Oak: The Celtic Tree for June 10 – July 7
It is always worth considering the particular time in a seasonal cycle when looking at the significance of a particular tree tied to the Celtic moon calendar. Each time of year has its particular task, from a literal and metaphoric viewpoint. The tree itself is representational of what is most needed as an alliance to support the accomplishment of the task.
The period between June 10th and July 7th are the longest days of the year. They include the time up to the summer solstice, the rising of solar energy, and tipping point when light actually begins to decrease and there is a movement toward declining light, to autumn and eventually winter solstice. First and foremost, this is a time of work. Long days equal long work in a traditional culture. In response to the light, life and growth in the plant world approach a fevered pitch. The work now determines the harvest later.
Consider now what qualities are needed if the work is to be productive. First, strength and fortitude and the ability to interact relationally with our entire community, because growth in our lives and in the greater ecosystem only happens with the support of community. The work in the end should produce fruit (like acorns) that as a gift for the community at large. From this perspective, it makes complete sense that the oak was chosen to represent this time of year. The oak is a signet for the world tree, or tree of life and is considered especially sacred in Celtic myth and lore.
The name of Celtic priests, Druids, derives in part from the root “dru” which means oak. Some scholars call this month “duir” which means door in both Gaelic and Sanskrit. Both Druids and the oak were intimately aligned. They hold an entry way into some other place. The door that the oak holds is stability and integrity when the world is at its maximum energy output. The Druids were also door keepers to other places, for they held in their understanding a view in which the worlds seen and unseen are intimately related and connected, woven tightly like an endless Celtic knot.
When exploring these liminal edges in space and time, the Druids sought out the groves of oak. Ritual and ceremonies were held in oak groves which were said to protect them from spells while amplifying their power. The oak provided a structure for these places of transition, a way of grounding into the heart of the earth that allowed them to travel into the depths of mystery. Though a process of divination, Druidic priest used the rustlings of oak leaves to hear words of the gods. Ritual sacrifice of animals for feasts were held in the oak groves— blood was used to fertilize the tree as an offering. Oak becomes then a place for transition—from life to death.
Anything that grew on the oak was especially blessed by the gods. In one elaborate ritual recounted by an a Roman historian, Druids climbed a tree to cut a piece of mistletoe from the oak, which was cut with a golden sickle during a sacred ritual. The oaks were also a safe haven for the faeries, the nature spirits that favored the oaks stability and longevity.

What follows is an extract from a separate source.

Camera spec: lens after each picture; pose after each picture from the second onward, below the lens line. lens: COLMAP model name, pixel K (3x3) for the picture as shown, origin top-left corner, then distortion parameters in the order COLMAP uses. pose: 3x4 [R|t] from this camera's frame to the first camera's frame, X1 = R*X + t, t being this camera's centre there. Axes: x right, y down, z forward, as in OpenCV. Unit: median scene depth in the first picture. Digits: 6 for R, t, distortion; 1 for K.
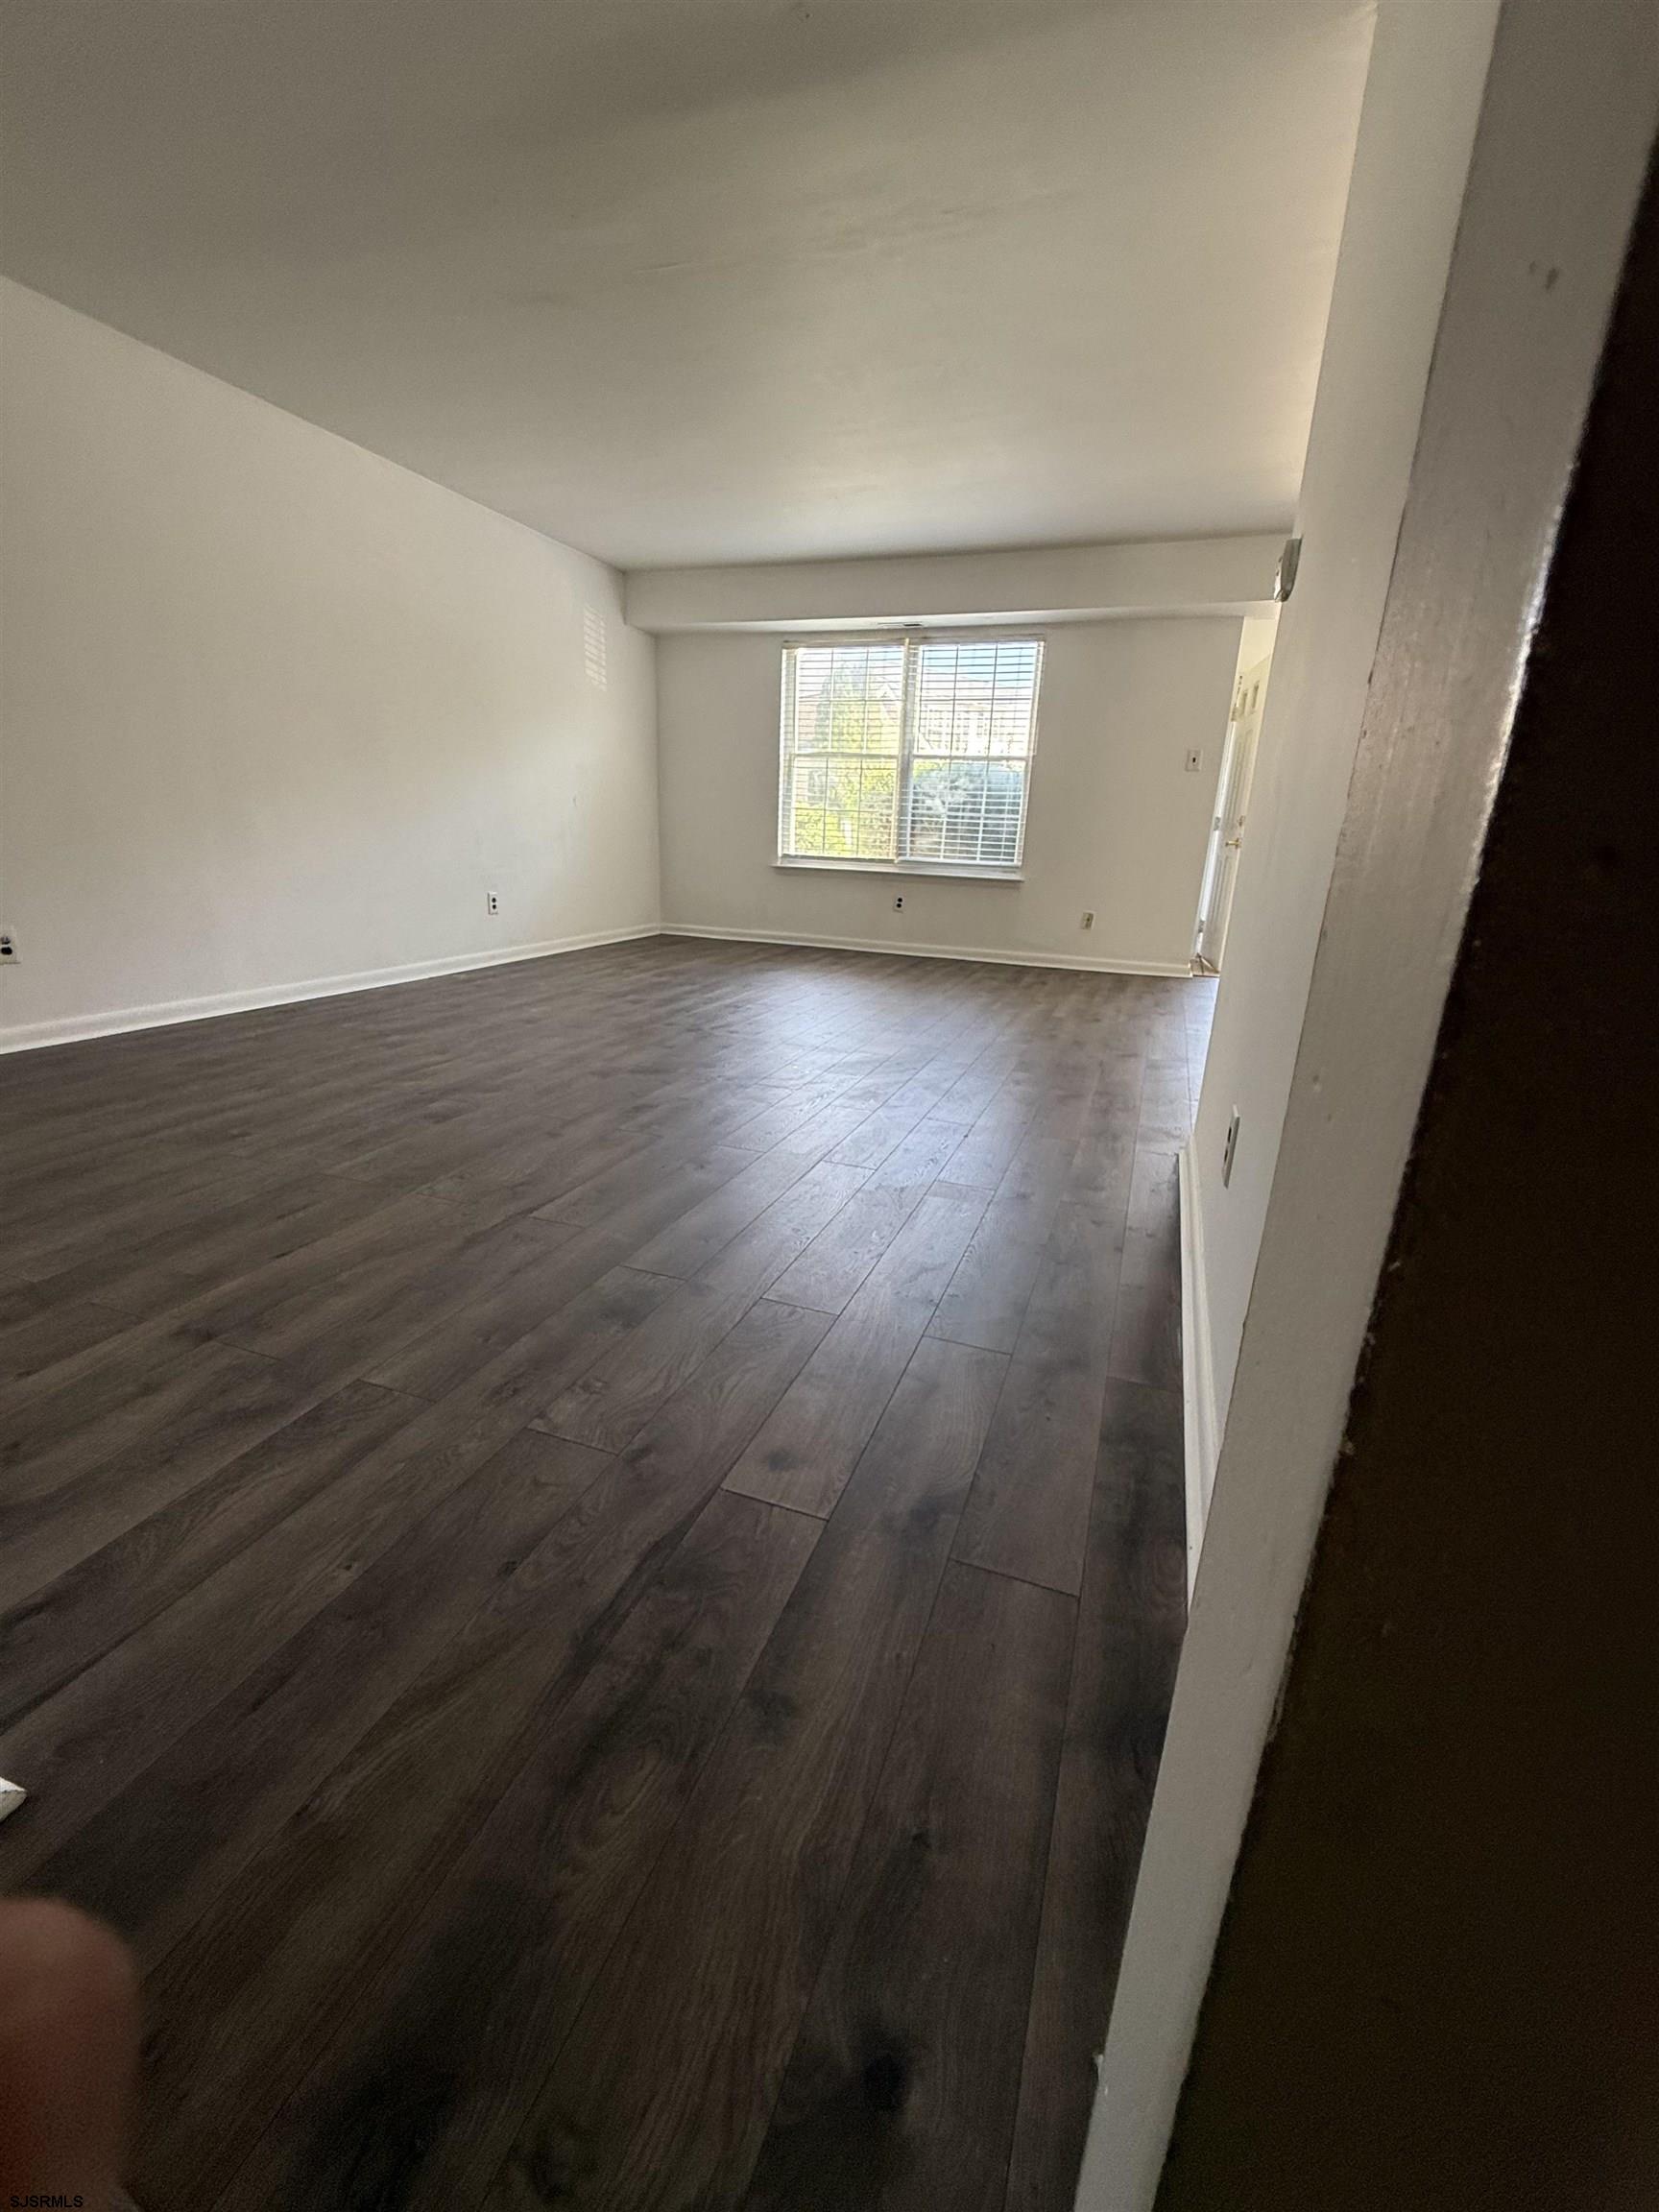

When we think of the oak, it is not just the oak, but the mighty oak. Jeremiah said, “A mighty oak tree, majestic and glorious – that’s how I once described you. But it will only take a clap of thunder and a bolt of lightning to leave you a shattered wreck.” Indeed, oak trees are struck more by lightening than other trees, making it sacred to both Zeus and Thor. When the oak tree draws down the lightening, is it like attracting like or are we to take this brief story as an indication of our own fragility and mortality? Regardless, the oak itself is a symbol for power and courage that we can look toward, particularly when we are engaged in the active constructing of our own destiny.